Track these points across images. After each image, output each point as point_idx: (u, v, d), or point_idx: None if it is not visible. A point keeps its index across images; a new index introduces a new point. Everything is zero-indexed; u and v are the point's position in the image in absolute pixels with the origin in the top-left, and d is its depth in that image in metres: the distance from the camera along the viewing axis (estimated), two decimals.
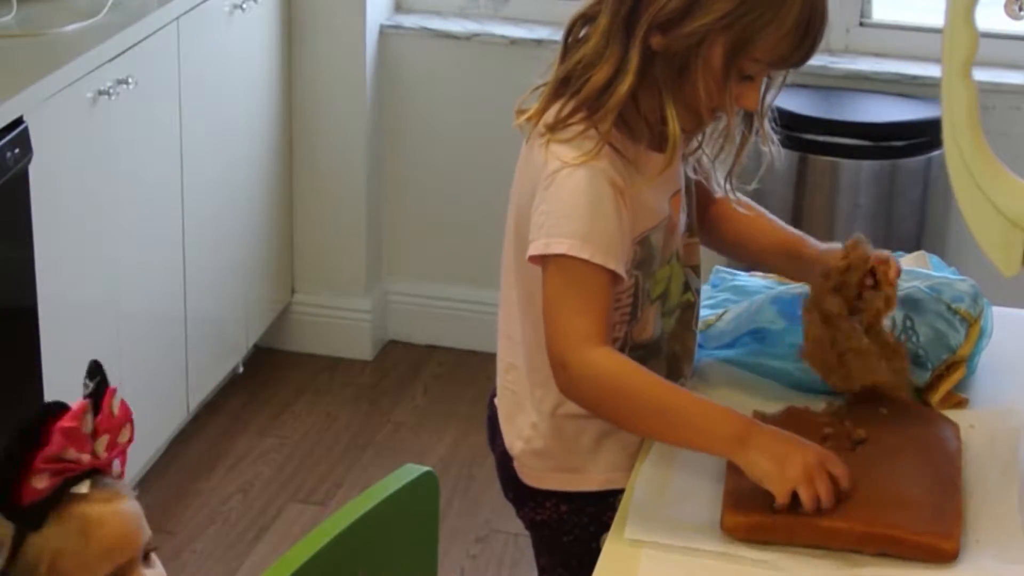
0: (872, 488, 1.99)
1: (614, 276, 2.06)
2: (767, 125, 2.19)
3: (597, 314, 2.05)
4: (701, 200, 2.33)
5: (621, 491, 2.16)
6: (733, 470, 2.02)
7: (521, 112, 2.17)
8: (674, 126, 2.08)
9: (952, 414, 2.20)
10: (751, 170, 2.26)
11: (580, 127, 2.09)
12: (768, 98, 2.15)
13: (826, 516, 1.94)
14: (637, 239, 2.12)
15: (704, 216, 2.34)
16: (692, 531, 1.97)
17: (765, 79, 2.11)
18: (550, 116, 2.12)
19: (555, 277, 2.06)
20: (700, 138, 2.22)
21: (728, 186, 2.26)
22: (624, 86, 2.06)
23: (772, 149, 2.20)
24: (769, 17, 2.02)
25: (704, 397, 2.10)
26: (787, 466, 1.95)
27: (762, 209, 2.36)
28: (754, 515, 1.95)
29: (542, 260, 2.08)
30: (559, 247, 2.04)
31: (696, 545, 1.95)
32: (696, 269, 2.29)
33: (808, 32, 2.05)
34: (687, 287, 2.26)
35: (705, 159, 2.25)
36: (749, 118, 2.17)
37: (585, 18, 2.13)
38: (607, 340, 2.06)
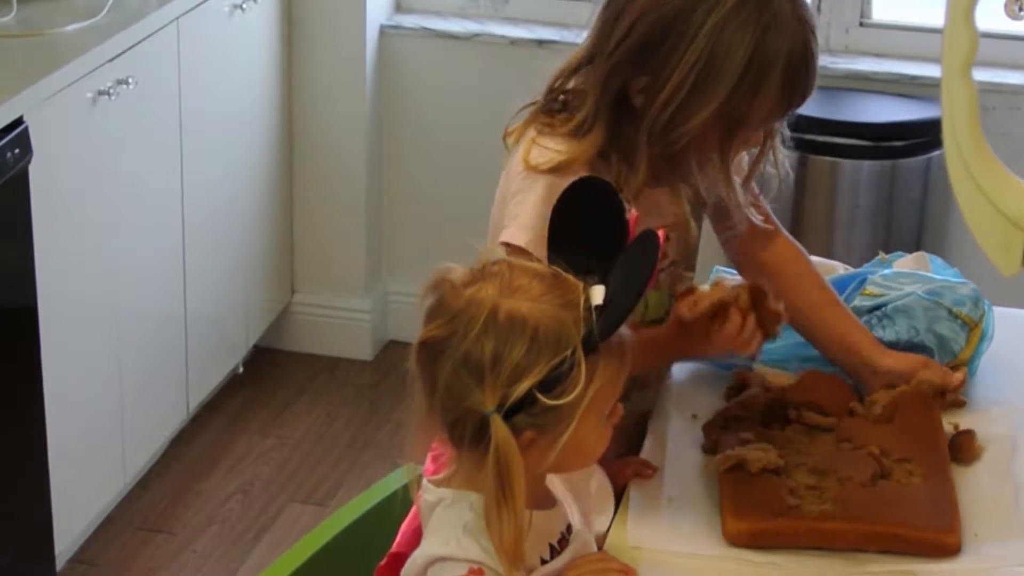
0: (868, 486, 1.99)
1: None
2: (779, 145, 2.17)
3: None
4: (752, 241, 2.28)
5: None
6: (729, 477, 2.02)
7: (509, 133, 2.14)
8: (682, 208, 2.08)
9: (946, 415, 2.19)
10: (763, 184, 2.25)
11: (567, 139, 2.06)
12: (776, 126, 2.13)
13: (828, 519, 1.94)
14: None
15: (758, 259, 2.29)
16: (693, 537, 1.97)
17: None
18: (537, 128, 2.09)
19: None
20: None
21: (736, 206, 2.21)
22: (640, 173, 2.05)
23: (780, 171, 2.19)
24: (756, 92, 2.00)
25: None
26: None
27: (810, 260, 2.30)
28: (756, 522, 1.95)
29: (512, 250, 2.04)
30: (517, 239, 2.02)
31: (700, 552, 1.94)
32: None
33: (796, 87, 2.03)
34: (668, 315, 2.19)
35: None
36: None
37: (570, 73, 2.10)
38: None
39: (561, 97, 2.10)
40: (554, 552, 1.78)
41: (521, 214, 2.05)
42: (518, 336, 1.65)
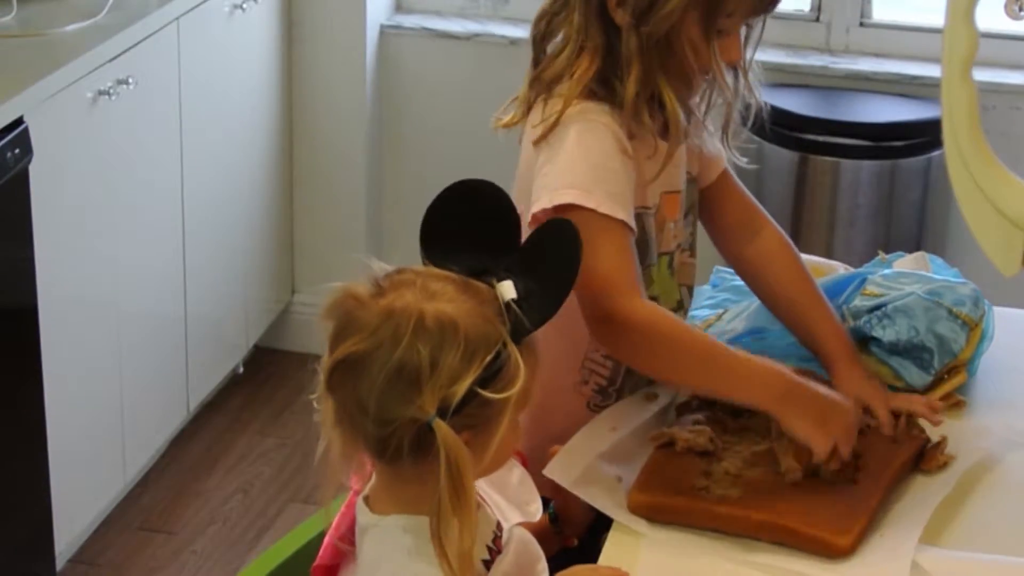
0: (785, 481, 2.00)
1: (628, 229, 2.03)
2: (751, 77, 2.17)
3: (630, 264, 2.03)
4: (739, 235, 2.29)
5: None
6: (659, 452, 2.03)
7: (501, 120, 2.15)
8: (673, 106, 2.07)
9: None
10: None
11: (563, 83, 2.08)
12: (748, 52, 2.14)
13: (725, 503, 1.96)
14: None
15: (744, 253, 2.29)
16: (612, 497, 1.99)
17: (744, 30, 2.11)
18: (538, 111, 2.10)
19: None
20: (699, 109, 2.18)
21: (727, 145, 2.22)
22: (631, 79, 2.04)
23: (756, 99, 2.18)
24: None
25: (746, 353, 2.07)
26: (828, 424, 1.98)
27: (797, 252, 2.30)
28: (657, 496, 1.97)
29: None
30: (564, 197, 2.01)
31: (610, 513, 1.97)
32: (690, 289, 2.26)
33: None
34: (680, 305, 2.22)
35: (706, 136, 2.21)
36: (732, 74, 2.15)
37: (551, 15, 2.12)
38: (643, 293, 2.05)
39: (547, 49, 2.11)
40: (492, 552, 1.77)
41: (551, 173, 2.05)
42: (451, 338, 1.64)
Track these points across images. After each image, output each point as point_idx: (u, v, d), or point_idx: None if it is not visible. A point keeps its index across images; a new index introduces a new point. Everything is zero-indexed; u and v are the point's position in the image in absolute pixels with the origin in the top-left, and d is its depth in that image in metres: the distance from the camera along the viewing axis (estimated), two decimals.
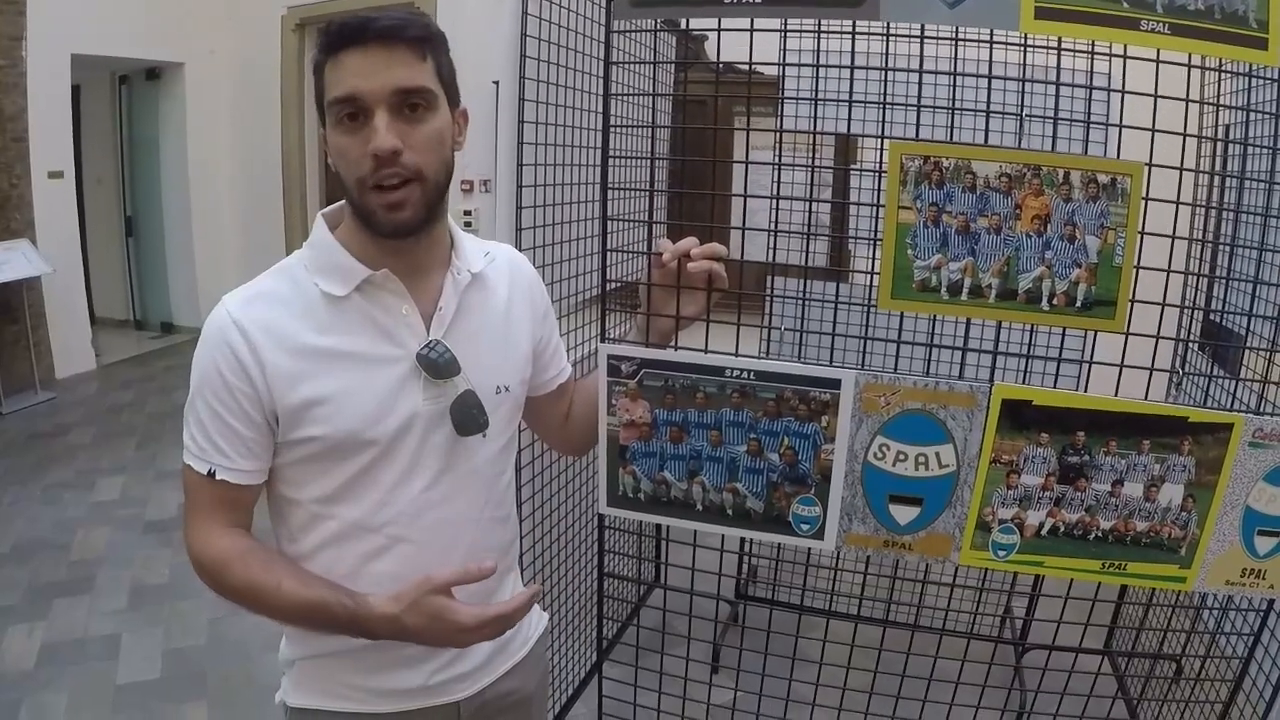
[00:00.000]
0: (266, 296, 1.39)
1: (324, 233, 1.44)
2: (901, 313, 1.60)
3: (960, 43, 1.83)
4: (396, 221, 1.36)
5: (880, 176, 1.53)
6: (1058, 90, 1.63)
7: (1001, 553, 1.62)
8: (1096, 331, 1.54)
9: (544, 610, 1.84)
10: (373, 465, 1.40)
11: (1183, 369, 3.24)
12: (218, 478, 1.37)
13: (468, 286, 1.50)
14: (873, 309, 1.60)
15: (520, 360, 1.60)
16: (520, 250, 2.41)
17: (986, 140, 1.70)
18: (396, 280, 1.41)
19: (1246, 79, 2.63)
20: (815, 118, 2.98)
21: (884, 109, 1.78)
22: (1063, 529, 1.60)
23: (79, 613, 4.14)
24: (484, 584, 1.56)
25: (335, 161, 1.36)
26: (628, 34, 3.09)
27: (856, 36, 1.82)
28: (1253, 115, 2.66)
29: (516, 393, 1.59)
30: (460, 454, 1.48)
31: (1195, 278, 3.13)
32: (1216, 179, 3.01)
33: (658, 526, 3.94)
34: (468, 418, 1.45)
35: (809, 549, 1.88)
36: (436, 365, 1.41)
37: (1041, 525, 1.60)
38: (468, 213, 7.00)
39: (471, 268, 1.51)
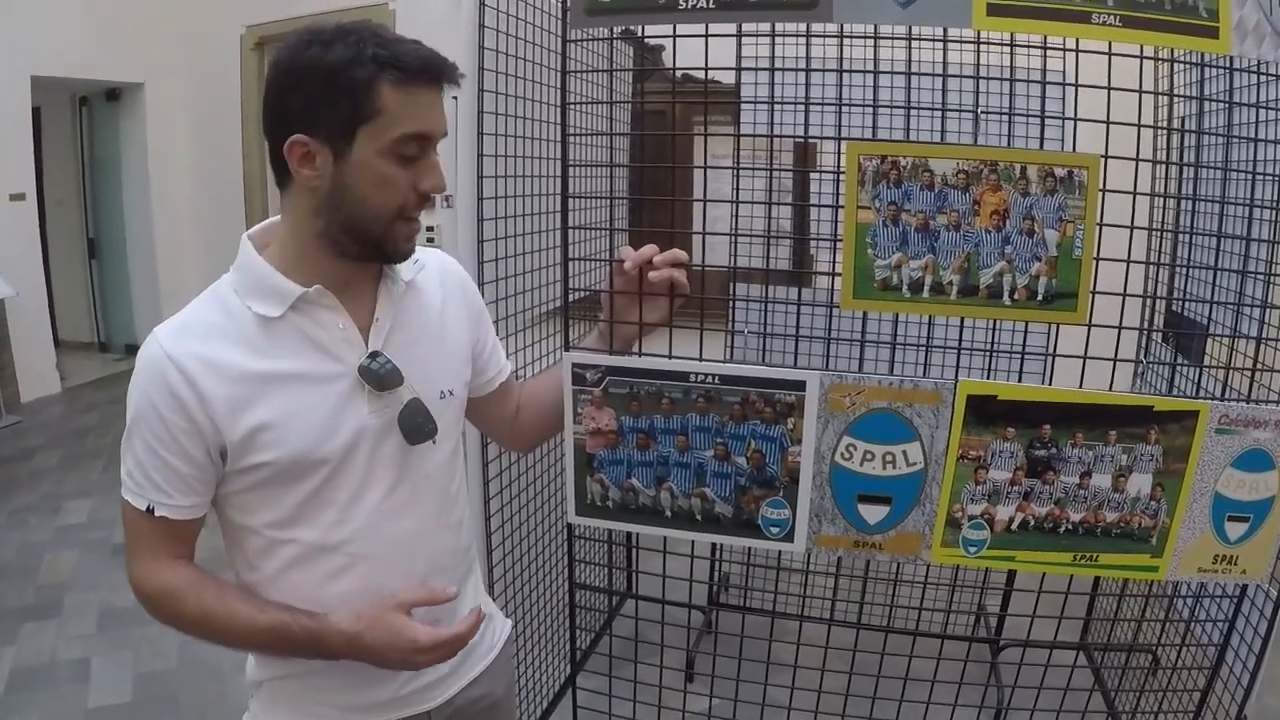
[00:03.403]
0: (199, 326, 1.37)
1: (251, 254, 1.40)
2: (865, 313, 1.61)
3: (915, 43, 1.83)
4: (411, 249, 1.43)
5: (839, 178, 1.53)
6: (1012, 87, 1.65)
7: (972, 549, 1.63)
8: (1059, 324, 1.55)
9: (508, 618, 1.83)
10: (325, 484, 1.39)
11: (1146, 359, 3.26)
12: (157, 514, 1.36)
13: (402, 295, 1.49)
14: (836, 311, 1.60)
15: (460, 363, 1.60)
16: (483, 262, 2.42)
17: (943, 139, 1.71)
18: (331, 296, 1.39)
19: (1200, 69, 2.65)
20: (773, 123, 2.98)
21: (841, 111, 1.79)
22: (1033, 523, 1.61)
23: (48, 637, 4.08)
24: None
25: (367, 188, 1.32)
26: (584, 44, 3.09)
27: (812, 40, 1.82)
28: (1207, 106, 2.69)
29: (460, 395, 1.59)
30: (412, 463, 1.47)
31: (1155, 268, 3.15)
32: (1174, 170, 3.04)
33: (628, 534, 3.93)
34: (415, 426, 1.44)
35: (779, 552, 1.88)
36: (379, 377, 1.40)
37: (1011, 520, 1.61)
38: (430, 229, 6.97)
39: (403, 277, 1.50)
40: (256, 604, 1.38)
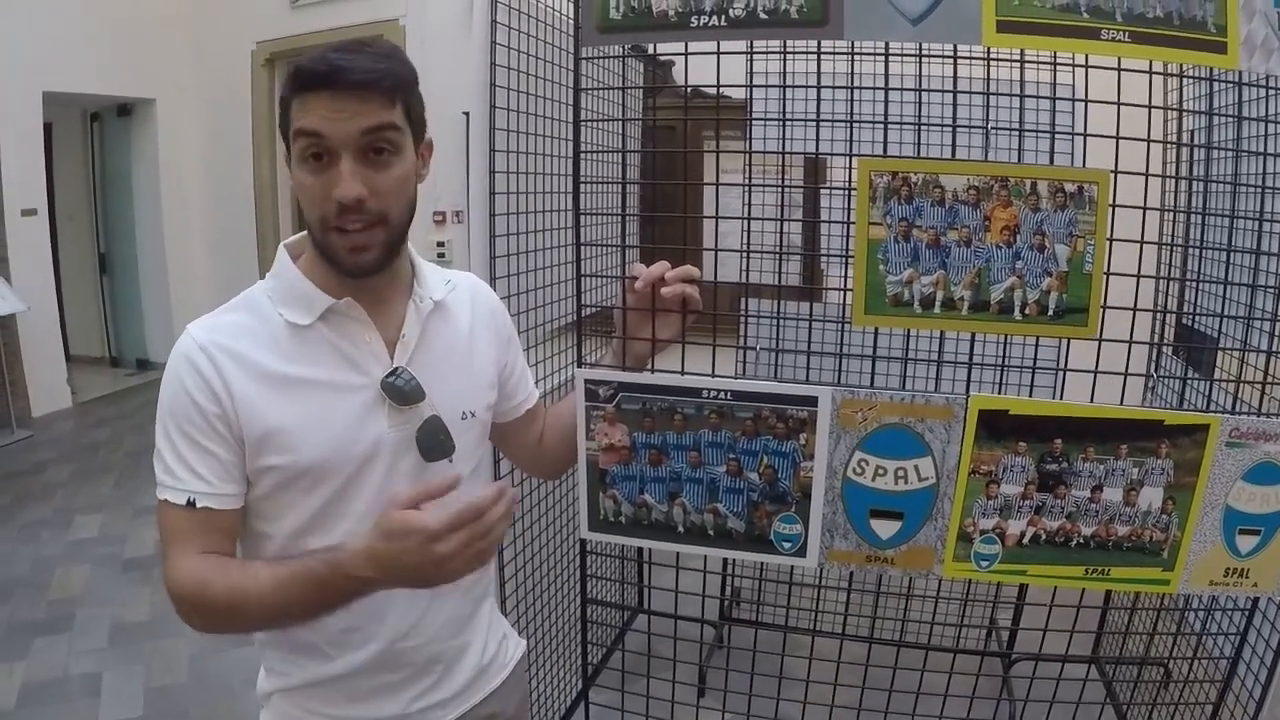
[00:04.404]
0: (231, 325, 1.39)
1: (287, 263, 1.44)
2: (876, 328, 1.61)
3: (925, 59, 1.84)
4: (359, 263, 1.37)
5: (850, 194, 1.54)
6: (1022, 102, 1.65)
7: (984, 563, 1.63)
8: (1070, 339, 1.55)
9: (522, 636, 1.83)
10: (342, 493, 1.40)
11: (1156, 373, 3.26)
12: (199, 506, 1.34)
13: (430, 314, 1.50)
14: (847, 326, 1.61)
15: (484, 386, 1.60)
16: (495, 279, 2.43)
17: (954, 155, 1.71)
18: (360, 308, 1.42)
19: (1208, 84, 2.66)
20: (784, 139, 2.99)
21: (851, 127, 1.79)
22: (1044, 537, 1.61)
23: (59, 651, 4.09)
24: (457, 605, 1.56)
25: (298, 196, 1.36)
26: (596, 61, 3.10)
27: (823, 57, 1.83)
28: (1216, 119, 2.69)
29: (483, 418, 1.59)
30: (430, 480, 1.44)
31: (1166, 282, 3.15)
32: (1184, 184, 3.04)
33: (640, 550, 3.93)
34: (433, 443, 1.45)
35: (792, 567, 1.89)
36: (401, 392, 1.41)
37: (1023, 534, 1.61)
38: (441, 244, 7.00)
39: (433, 295, 1.51)
40: (276, 561, 1.35)
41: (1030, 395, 1.79)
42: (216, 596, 1.31)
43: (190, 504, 1.34)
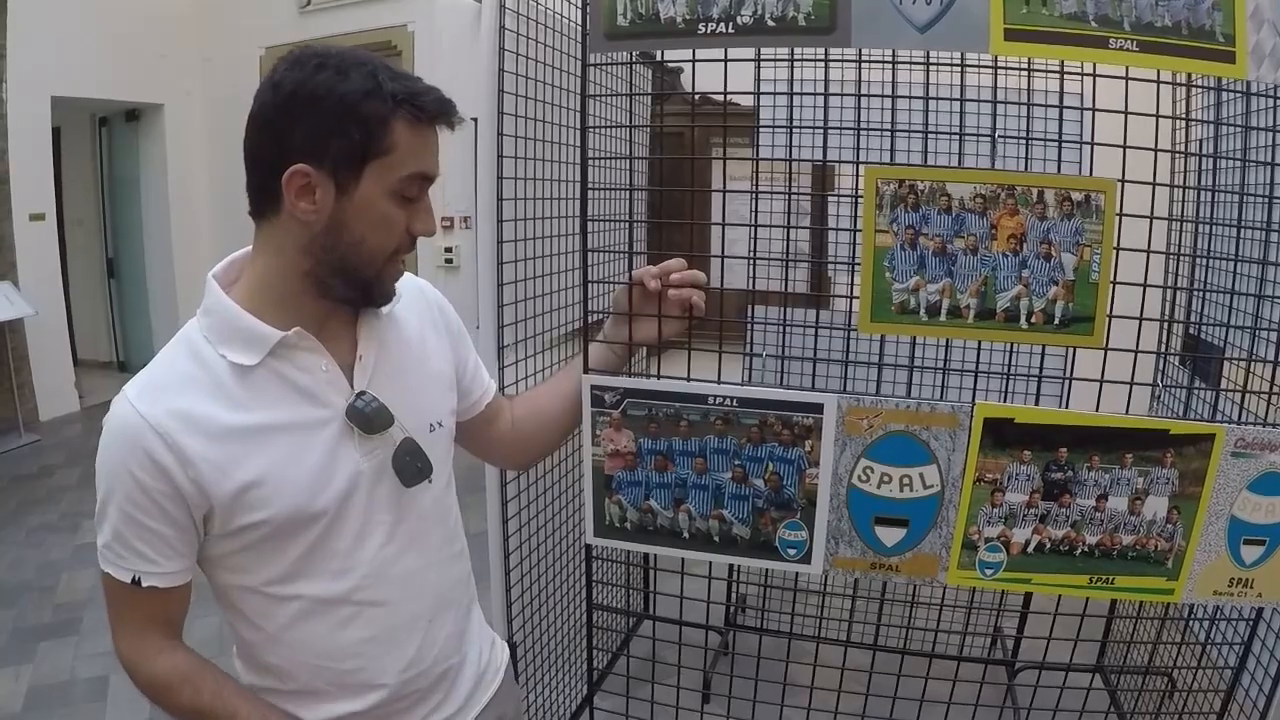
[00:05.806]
0: (172, 379, 1.28)
1: (220, 297, 1.33)
2: (882, 336, 1.62)
3: (932, 67, 1.85)
4: (395, 291, 1.39)
5: (857, 202, 1.54)
6: (1029, 111, 1.66)
7: (989, 571, 1.63)
8: (1076, 348, 1.55)
9: (527, 642, 1.82)
10: (324, 535, 1.33)
11: (1162, 382, 3.25)
12: (144, 585, 1.27)
13: (383, 330, 1.43)
14: (854, 333, 1.61)
15: (445, 391, 1.54)
16: (503, 284, 2.43)
17: (961, 162, 1.72)
18: (311, 338, 1.32)
19: (1216, 93, 2.66)
20: (791, 146, 3.00)
21: (859, 135, 1.80)
22: (1049, 545, 1.61)
23: (65, 655, 4.09)
24: (454, 620, 1.54)
25: (366, 227, 1.27)
26: (603, 68, 3.11)
27: (830, 64, 1.83)
28: (1223, 129, 2.69)
29: (449, 426, 1.54)
30: (409, 502, 1.42)
31: (1172, 291, 3.15)
32: (1191, 193, 3.04)
33: (646, 556, 3.93)
34: (410, 468, 1.40)
35: (796, 574, 1.89)
36: (367, 418, 1.34)
37: (1027, 542, 1.61)
38: (448, 249, 7.01)
39: (382, 309, 1.43)
40: (253, 703, 1.34)
41: (1036, 404, 1.79)
42: (181, 706, 1.32)
43: (135, 582, 1.27)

▸ DIRECTIONS: Only one stretch of the data above is needed. Restate it word for word, from the line containing "10: (373, 465, 1.40)" through the line containing "21: (884, 109, 1.78)", both ends included.

▸ WRITTEN RESPONSE:
10: (373, 465, 1.40)
11: (1183, 369, 3.24)
12: (218, 478, 1.37)
13: (468, 286, 1.50)
14: (873, 309, 1.60)
15: (520, 360, 1.60)
16: (520, 250, 2.41)
17: (986, 140, 1.70)
18: (396, 280, 1.41)
19: (1246, 79, 2.63)
20: (815, 118, 2.98)
21: (884, 109, 1.78)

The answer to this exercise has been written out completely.